▸ Brief: Repeat word for word the part of the school shooting report below, starting at "Initial information was" and ending at "District of Philadelphia.".

▸ Selected passage:
|---|
A teenager was shot twice in the head, once in the left chest, and once in the back by another teen yesterday outside a disciplinary school in Feltonville shortly after dismissal time.
Initial information was sketchy, but this much was known: The victim was a 16-year-old 10th grader at CEP-Hunting Park, 4224 Front St. He was shot after a brief confrontation with several youths about 3:45 p.m., shortly after classes had let out and school buses were being boarded. His attacker used a 9mm pistol and escaped by running through nearby Greenmount Cemetery. He was still being sought last night.
The shooting occurred in the street in front of the post office on Front Street, just north of the school, said Fernando Gallard, a spokesman for the School District of Philadelphia.
It was the first time this academic year that a student had been shot outside a Philadelphia public school.
James B. Golden Jr., the district's chief safety officer, said the gunman had fired five times. One of the bullets was lodged in the grill of one of the many school buses that were parked along the street to transport the CEP students home.
Administrators and staff from CEP who were outside immediately ushered students back into the school, and the building was placed on lockdown.
The victim was taken in very critical condition to nearby St. Christopher's Hospital for Children.
No one else was wounded in the gunfire, and officials said it was apparent that the victim was the shooter's target.
Police said the victim, whose name was not released, and his shooter might have known each other, but a motive was not immediately known.
Police said they believed that the shooter was a 17-year-old who also attended the school, and that the initial altercation might have involved the two teens and two other youths.
The talk circulating at CEP was that the youths had brought a neighborhood issue to school.
Gallard said the injured student had been sent to CEP in December 2007 from Olney High School. He said privacy laws prevented the district from revealing why the teen was sent to CEP.
The disciplinary school is run by Community Education Partners under contract with the School District. Officials from CEP-Hunting Park could not be reached for comment yesterday.
Officials said last night that they did not believe the firearm had been in the school. Golden said that CEP has weapons detectors and security cameras.
As police scoured the neighborhood for the assailants, Feltonville Middle School and Barton Elementary School also were placed on lockdown.
Students at CEP were allowed to leave by 4:45 p.m. The lockdown was lifted at the other schools about 5 p.m., Golden said.
Because of the concentration of schools in the area, including Edison High School, city police are stationed throughout the area at dismissal times.
"The web of security was breached," Golden said. "That is what is most disturbing about this. City police were right down the street, as they always are, and still this occurred."
CEP-Hunting Park is one of two disciplinary schools that Community Education Partners, a Nashville company, operates under a contract with the school district.
The school, which has 981 students, provides instruction and support for students from sixth through 12th grades who have been referred there for disciplinary reasons.
Most students sent to CEP have committed Level II offenses under the district's code of student conduct, including indecent assault, assault of a staff member, or repeated lesser offenses such as fighting.
The school provides a structured program with smaller classes and more adult supervision than offered in the district's regular schools.
|---|
[Source records]

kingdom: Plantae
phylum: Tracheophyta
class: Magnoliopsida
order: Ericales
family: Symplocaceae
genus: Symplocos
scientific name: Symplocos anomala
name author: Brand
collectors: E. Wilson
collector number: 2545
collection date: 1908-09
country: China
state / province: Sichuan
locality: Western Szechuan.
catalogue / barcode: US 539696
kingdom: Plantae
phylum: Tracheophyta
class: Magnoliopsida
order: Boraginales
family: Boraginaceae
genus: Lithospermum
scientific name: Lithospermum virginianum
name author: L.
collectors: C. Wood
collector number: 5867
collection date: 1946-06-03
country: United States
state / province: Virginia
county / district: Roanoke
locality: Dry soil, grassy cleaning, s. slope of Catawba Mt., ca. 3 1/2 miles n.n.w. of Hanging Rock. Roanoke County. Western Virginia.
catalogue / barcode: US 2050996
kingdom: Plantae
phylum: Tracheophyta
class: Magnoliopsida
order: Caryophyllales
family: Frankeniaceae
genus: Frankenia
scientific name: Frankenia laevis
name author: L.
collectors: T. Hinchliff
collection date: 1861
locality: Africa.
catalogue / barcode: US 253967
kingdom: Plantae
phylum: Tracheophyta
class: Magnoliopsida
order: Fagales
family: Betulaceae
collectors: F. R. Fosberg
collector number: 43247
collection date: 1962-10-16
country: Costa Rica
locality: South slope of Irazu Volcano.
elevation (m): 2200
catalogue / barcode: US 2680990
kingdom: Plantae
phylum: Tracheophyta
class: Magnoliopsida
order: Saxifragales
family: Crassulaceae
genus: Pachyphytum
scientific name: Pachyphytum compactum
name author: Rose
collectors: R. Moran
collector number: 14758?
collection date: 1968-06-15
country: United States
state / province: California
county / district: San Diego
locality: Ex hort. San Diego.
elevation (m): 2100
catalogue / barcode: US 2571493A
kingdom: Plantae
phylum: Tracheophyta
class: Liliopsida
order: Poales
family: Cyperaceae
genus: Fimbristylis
|---|
▸ Task result:
Initial information was sketchy, but this much was known: The victim was a 16-year-old 10th grader at CEP-Hunting Park, 4224 Front St. He was shot after a brief confrontation with several youths about 3:45 p.m., shortly after classes had let out and school buses were being boarded. His attacker used a 9mm pistol and escaped by running through nearby Greenmount Cemetery. He was still being sought last night.
The shooting occurred in the street in front of the post office on Front Street, just north of the school, said Fernando Gallard, a spokesman for the School District of Philadelphia.